There are no explicit environment variables or secrets vault configuration in the provided config.toml. The ability depends on an external ability named “secret-ability” (agent.json -> abilities), which is the intended provider for any sensitive credentials (API keys, tokens). Inspect the runtime registration code (index.ts) to see how secrets are requested/consumed (likely via the kadi core ability runtime).

Provided config.toml excerpt:

# Ability Eval Configuration
[broker.local]
URL = "ws://localhost:8080/kadi"
NETWORKS = ["eval"]
MODE = "native"
[model]
EVAL_MODEL = "claude-sonnet-4-20250514"
MAX_TOKENS = 4096

Common runtime configuration patterns to check in the source:

  • Loading of config.toml via @kadi.build/core or a TOML parser
  • Overriding config via environment variables (not present in config.toml — check index.ts)
  • Secret fetch calls to “secret-ability” at startup or on demand

The repository’s package metadata and scripts are useful to run and debug the ability. Below are the exact script excerpts from agent.json so you can run or build the ability as intended.

agent.json scripts excerpt:

{
"scripts": {
"preflight": "node --version",
"setup": "npm install && npm run build",
"build": "npx tsc",
"start": "node dist/index.js",
"dev": "npx tsx index.ts",
"serve": "npx tsx index.ts stdio",
"serve:broker": "npx tsx index.ts broker",
"clean": "rm -rf node_modules abilities agent-lock.json package-lock.json dist"
}
}

Key usage patterns:

  • Development: npx tsx index.ts — runs the TypeScript entry directly (index.ts must exist).
  • Production: npm run build && npm start — compile to dist/ and run dist/index.js.
  • Broker mode: npx tsx index.ts broker — starts in broker-facing mode (behavior depends on index.ts implementation).

Note: The actual handler functions and exported evaluation utilities are implemented in index.ts / dist/index.js. Inspect these files to see message names, handler signatures, and data schemas (requests/response payloads).

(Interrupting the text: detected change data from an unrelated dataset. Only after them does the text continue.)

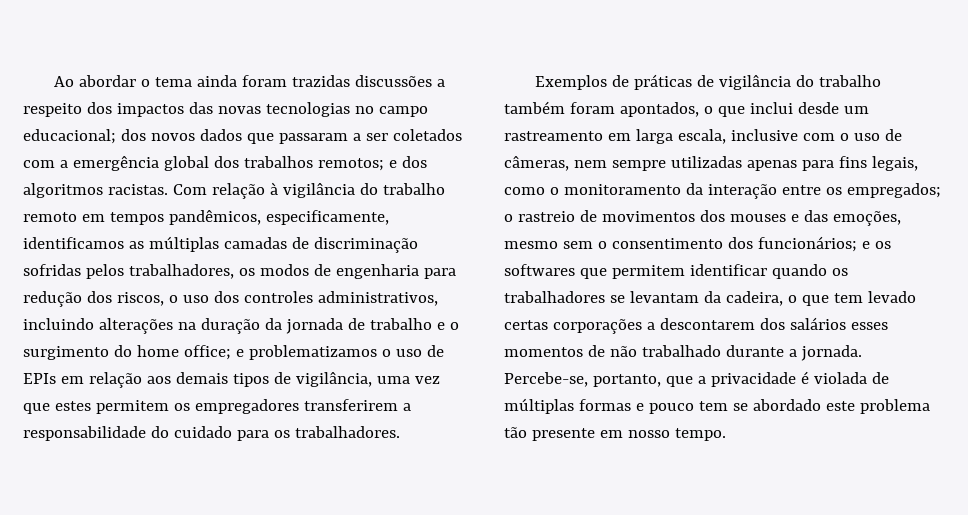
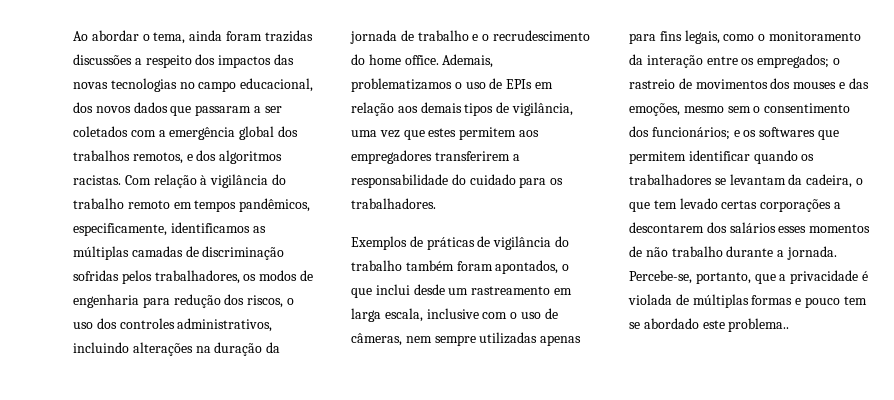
[155,77,193,87] tema -> [153,32,186,44] tema,
[23,129,116,144] educacional; -> [240,78,314,92] educacional,
[317,158,384,171] remotos; -> [132,152,183,164] remotos,
[23,346,109,360] surgimento -> [492,30,590,41] recrudescimento
[183,345,244,360] office; e -> [404,54,494,68] office. Ademais,
[173,403,190,411] os -> [518,130,539,137] aos
[641,345,721,357] trabalhado -> [671,246,723,257] trabalho
[859,399,930,414] [504,427,726,441] problema tão presente em nosso tempo. -> [728,318,790,332] problema..

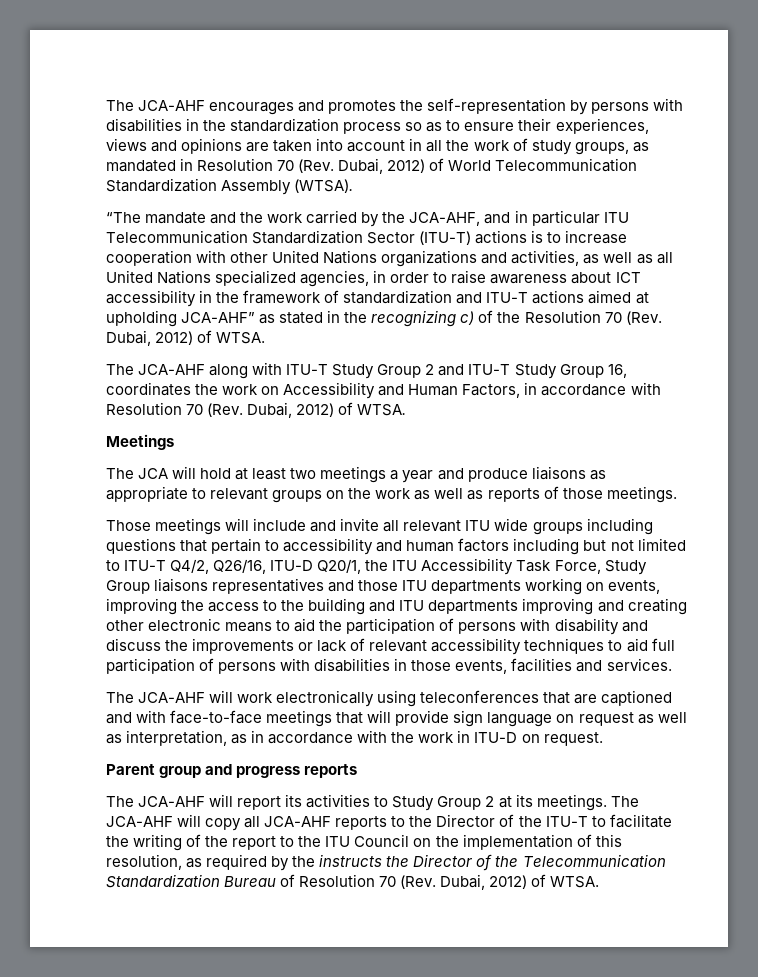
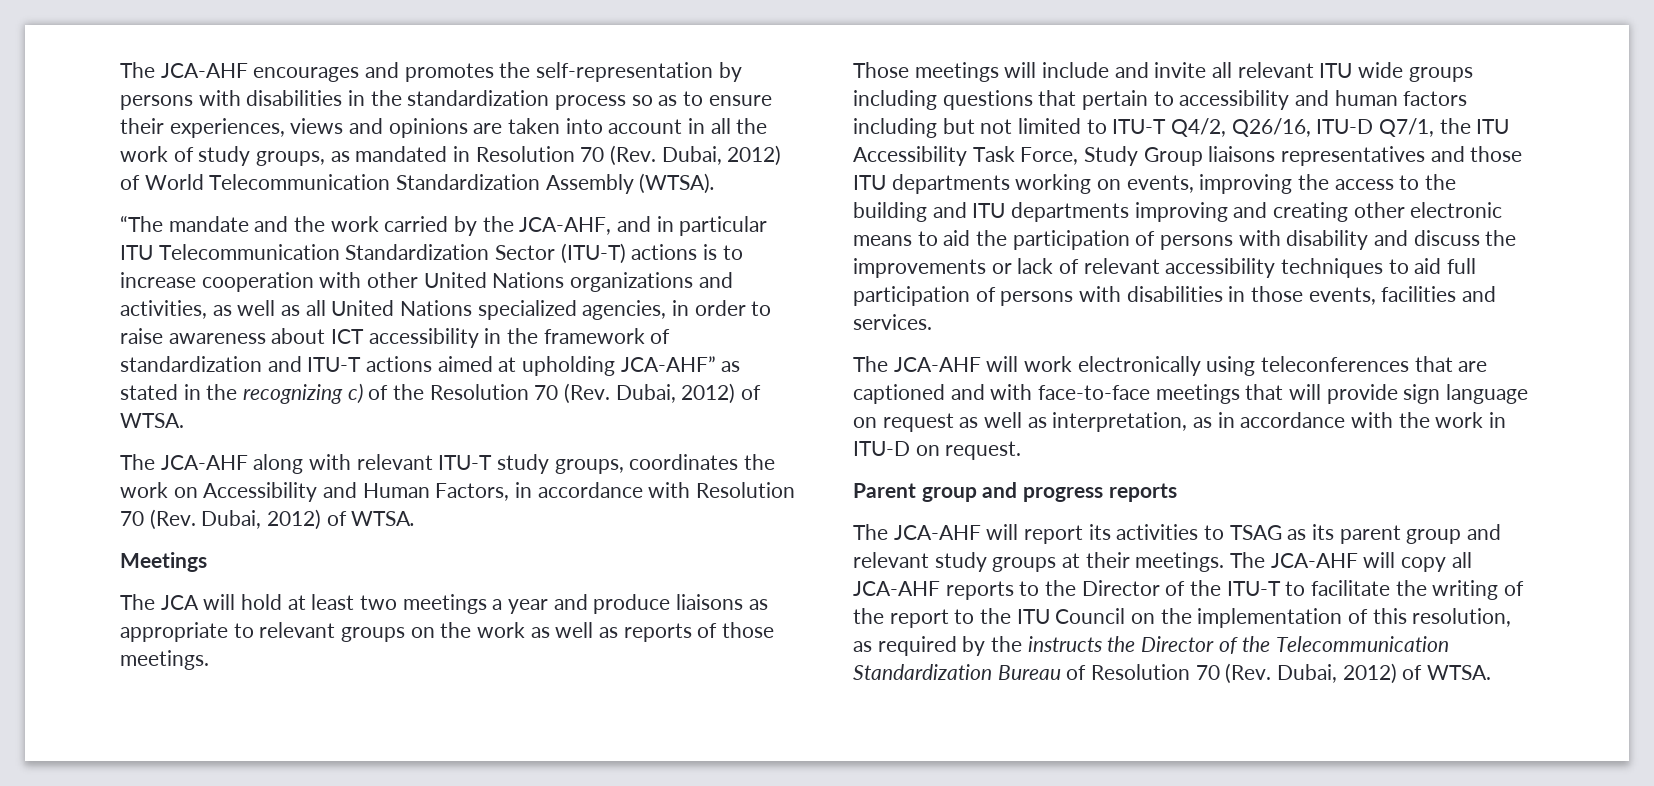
[286,364,627,379] ITU-T Study Group 2 and ITU-T Study Group 16, -> [356,454,624,474] relevant ITU-T study groups,
[317,559,362,574] Q20/1, -> [1379,118,1435,137] Q7/1,
[392,794,533,811] Study Group 2 at its -> [1229,524,1502,544] [853,552,1130,572] TSAG as its parent group and relevant study groups at their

Declared package dependencies (from provided dependency manifest):

{
"dependencies": {
"@kadi.build/core": "*",
"agents-library": "*",
"tsx": "^4.21.0"
},
"devDependencies": {
"@types/node": "^25.3.1",
"typescript": "^5.9.3"
}
}
  • Runtime dependencies:

    • @kadi.build/core — core kadi runtime primitives for abilities and broker integration.
    • agents-library — shared types/utilities across AGENTS platform (message envelopes, schemas).
    • tsx — used for running TypeScript entry during development.
  • Dev dependencies:

    • typescript, @types/node — build and type checking.

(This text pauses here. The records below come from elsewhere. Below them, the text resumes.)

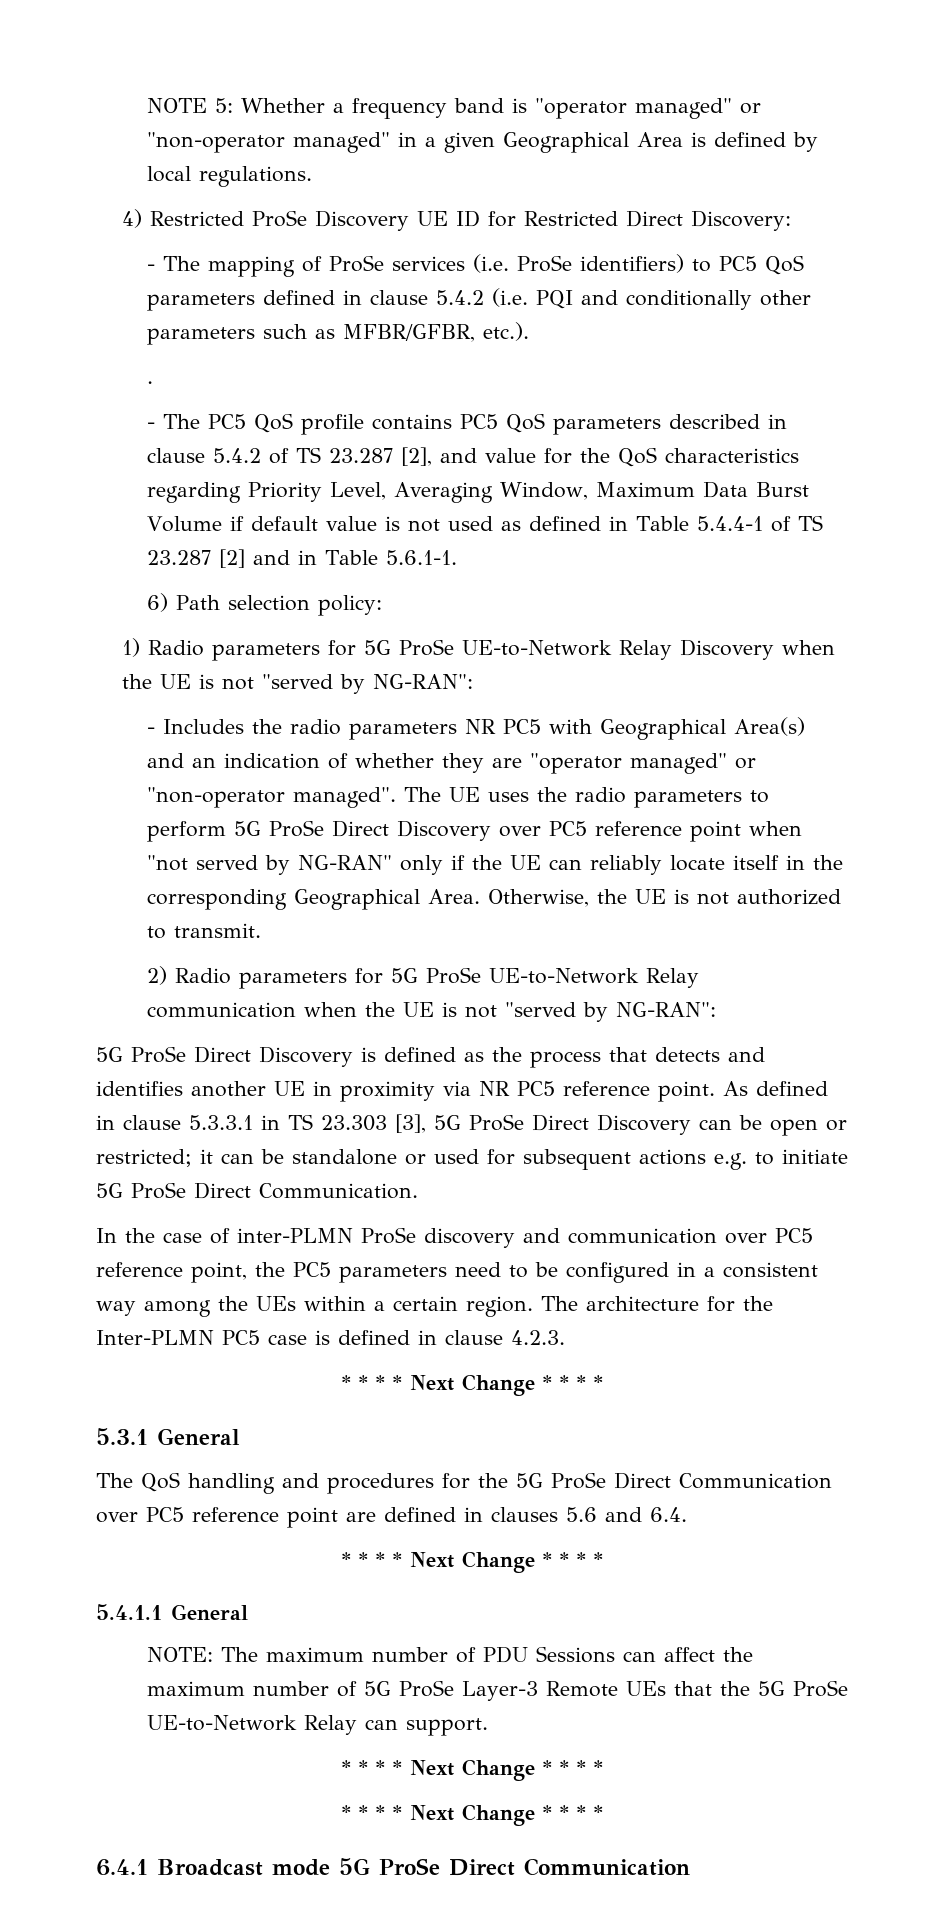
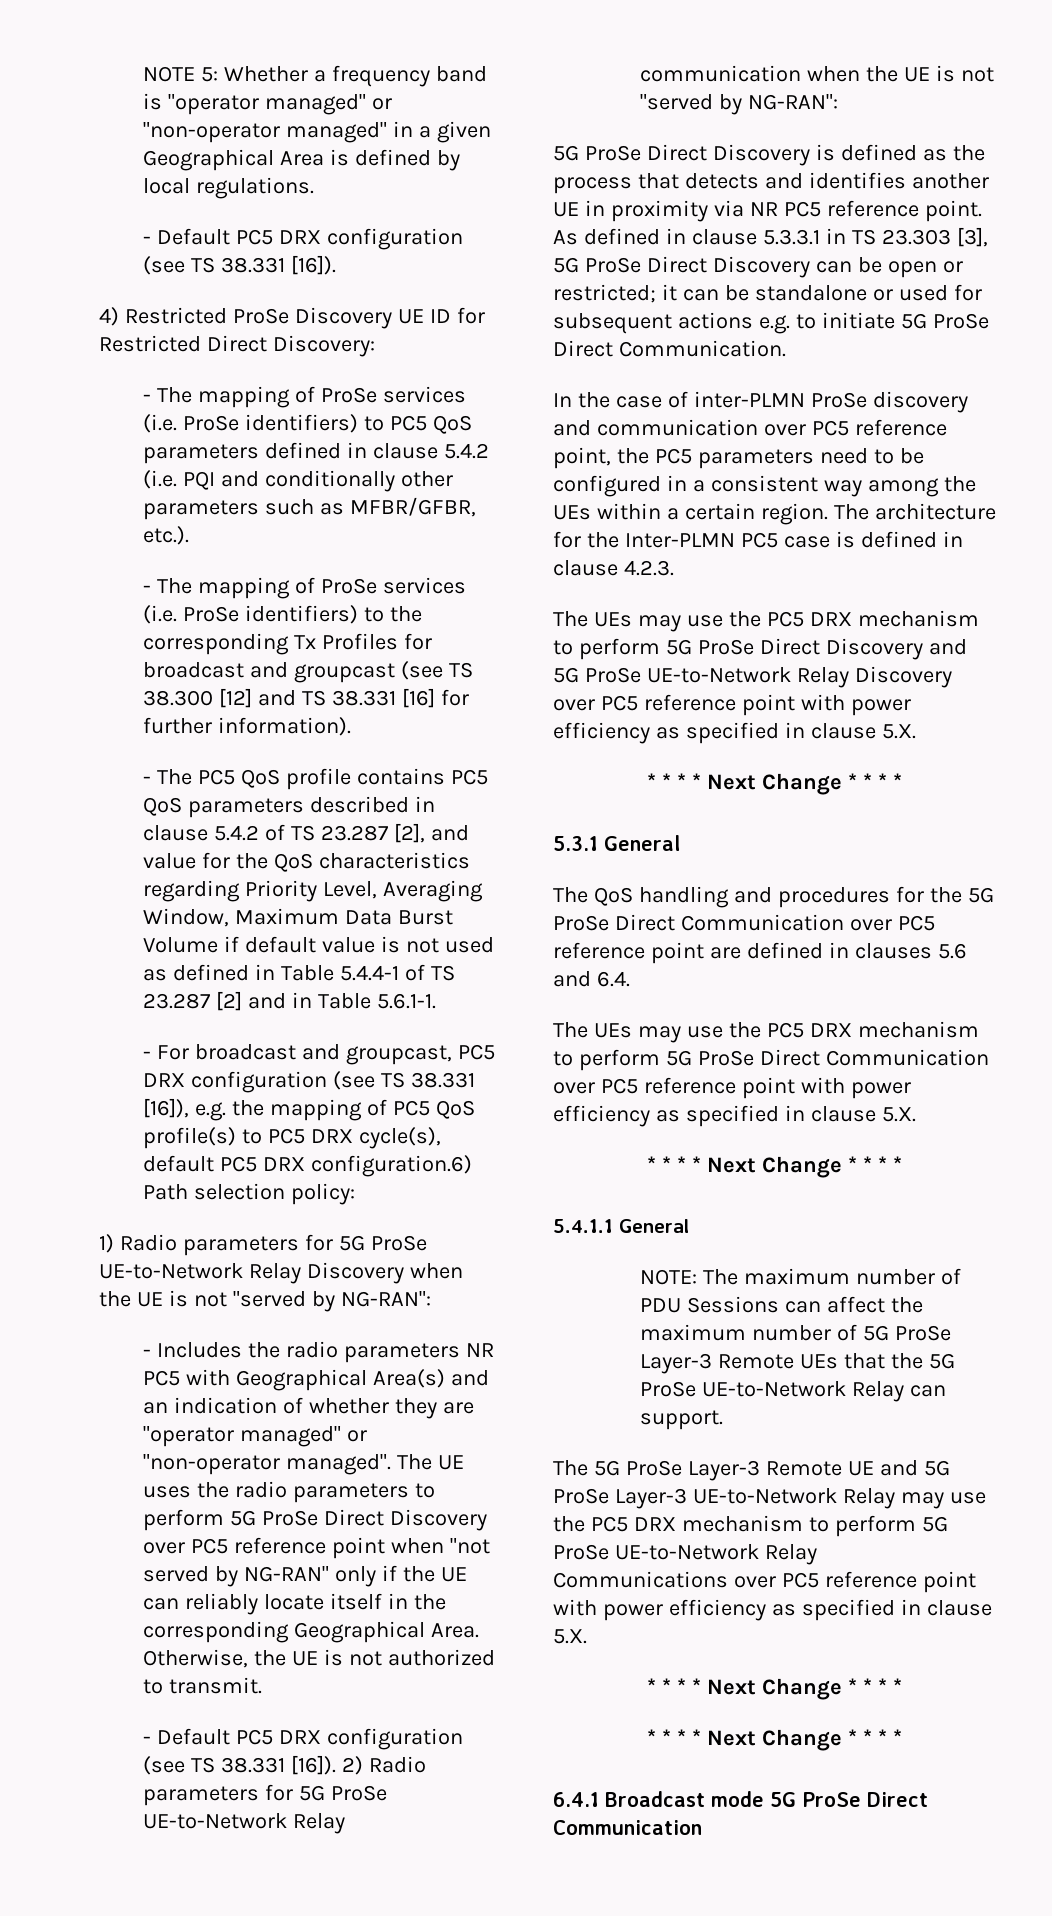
(313, 176) none -> [142,228,463,250] [142,255,336,275] // - Default PC5 DRX configuration (see TS 38.331 [16]).
[147,381,154,384] . -> [142,577,466,599] [142,605,422,624] [142,633,432,655] [142,661,473,683] [142,688,469,708] [142,717,351,736] - The mapping of ProSe services (i.e. ProSe identifiers) to the corresponding Tx Profiles for broadcast and groupcast (see TS 38.300 [12] and TS 38.331 [16] for further information).
[147,593,169,612] 6) -> [142,1044,495,1065] [142,1071,475,1093] [142,1098,475,1121] [142,1127,441,1149] [142,1155,472,1177] - For broadcast and groupcast, PC5 DRX configuration (see TS 38.331 [16]), e.g. the mapping of PC5 QoS profile(s) to PC5 DRX cycle(s), default PC5 DRX configuration.6)
(262, 930) none -> [142,1728,463,1750] [142,1755,336,1775] - Default PC5 DRX configuration (see TS 38.331 [16]).
(565, 1337) none -> [553,610,979,632] [553,638,967,660] [553,666,952,688] [553,694,911,716] [553,722,916,744] // The UEs may use the PC5 DRX mechanism to perform 5G ProSe Direct Discovery and 5G ProSe UE-to-Network Relay Discovery over PC5 reference point with power efficiency as specified in clause 5.X.
(687, 1514) none -> [553,1021,979,1043] [553,1049,989,1071] [553,1077,911,1099] [553,1105,916,1127] // The UEs may use the PC5 DRX mechanism to perform 5G ProSe Direct Communication over PC5 reference point with power efficiency as specified in clause 5.X.
(489, 1727) none -> [553,1460,950,1481] [553,1488,986,1509] [553,1515,948,1537] [553,1544,817,1565] [553,1571,976,1593] [553,1599,992,1621] [553,1629,587,1644] // The 5G ProSe Layer-3 Remote UE and 5G ProSe Layer-3 UE-to-Network Relay may use the PC5 DRX mechanism to perform 5G ProSe UE-to-Network Relay Communications over PC5 reference point with power efficiency as specified in clause 5.X.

What this ability depends on:

  • The “secret-ability” (declared in agent.json abilities) — used to access secrets required for LLM or external services.
  • A running broker at broker.local.URL reachable on network “eval”.

What depends on this ability:

  • No explicit consumers are declared in this repository, but other agents that need evaluation of code diffs, test results, or traces will subscribe to the “eval” network and call this ability via the broker.
  • Inspect index.ts (source) and dist/index.js (compiled) to see the exact message names and handler signatures. This doc intentionally avoids inventing function names — implementations live in index.ts.
  • When adding LLM calls, honor model.EVAL_MODEL and model.MAX_TOKENS from config.toml, and fetch API keys from the “secret-ability”.
  • Ensure that broker.local.NETWORKS contains “eval” so the ability is reachable by agents expecting evaluation services.
  • Use the provided npm scripts for development (“dev”, “serve”, “serve:broker”) and CI-friendly builds (“build”, “start”).

If you need deeper details about message schemas, handler functions, or exported tools, open index.ts and the compiled dist/index.js — those files contain the concrete implementation and registration calls to @kadi.build/core.